PAGE EXTRACT ▸
▼
The study’s paper was published on February 1 in the journal PLoS Global Public Health.

Scientists developed antimicrobial drugs to fight infections in people and animals – but by 2019, “73% of all antimicrobials sold on Earth [were] used in animals raised for food,” per a 2019 study.

The irrational use of these drugs by people and in parts of the poultry industry, to increase productivity, gave rise to antimicrobial resistance (AMR): certain classes of infection-causing bacteria began evading the effects of these drugs, while researchers struggled to develop more potent alternatives.

Today, AMR is considered to be one of the world’s major health crises.

The 2019 study noted “a clear increase in the number of resistant bacterial strains occurring in chickens and pigs”. People are also at risk of contracting deadlier infections. India is already confronting “extremely drug resistant” tuberculosis.

In the new study, researchers extrapolated data from 42 countries (mostly in Europe) to more than 180 countries – a mathematically fraught exercise.

“That’s a limitation of our study,” Thomas Van Boeckel, an assistant professor of health geography at the University of Gothenburg, Sweden, and a member of the research group, said.

They took this route because “only a handful of countries report antibiotic use; most countries are either unable or are unwilling to report that,” Dr. Van Boeckel added. India is one such country.

“Additionally, our predictions for 2030 are based on a ‘business as usual’ scenario” determined by the UN Food and Agriculture Organisation, Ranya Mulchandani, an infectious disease epidemiologist at ETH Zurich and the study’s first author, said. So the conclusions are “based on the assumption that countries don’t act to curb usage, and therefore are likely to be overestimates if countries act to curb antimicrobial usage in the coming years.”

They combined the small country-dataset with data of animal populations, maps of animal densities, and with multivariate regression models to create a function that predicted the AMU in different parts of the world.
▲
RECORD EXCERPTS ▸
▼
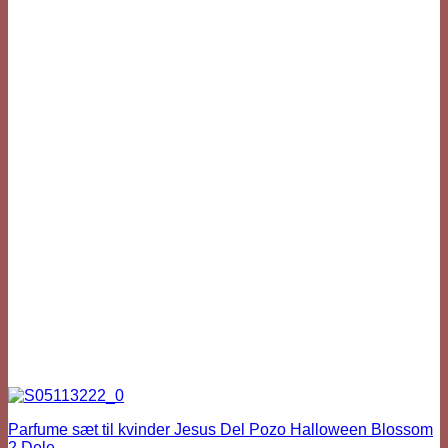
Parfume sæt til kvinder Jesus Del Pozo Halloween Blossom
2 Dele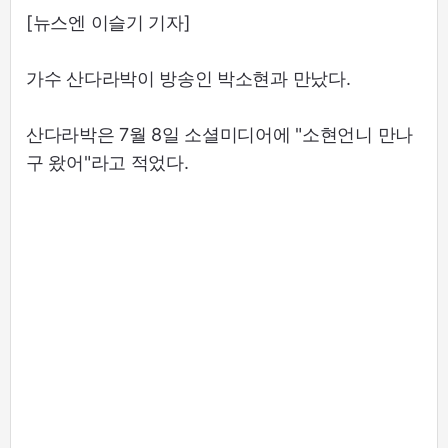
[뉴스엔 이슬기 기자]
가수 산다라박이 방송인 박소현과 만났다.
산다라박은 7월 8일 소셜미디어에 "소현언니 만나
구 왔어"라고 적었다.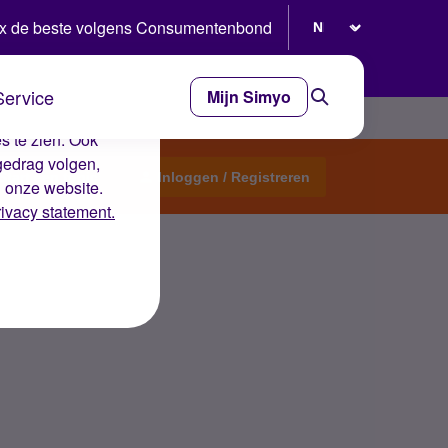
Selecteer taal
x de beste volgens Consumentenbond
Service
Mijn Simyo
e ervaring op de
s te zien. Ook
gedrag volgen,
Start een topic
Inloggen / Registreren
n onze website.
rivacy statement.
▲
WHAT THE EXERCISE ASKS ▸
In the passage on antimicrobial use in animals, copy the part between "The irrational use" and "more potent alternatives.", inclusive, and swap "poultry industry" for "livestock industry".

EXPECTED ANSWER ▸
The irrational use of these drugs by people and in parts of the livestock industry, to increase productivity, gave rise to antimicrobial resistance (AMR): certain classes of infection-causing bacteria began evading the effects of these drugs, while researchers struggled to develop more potent alternatives.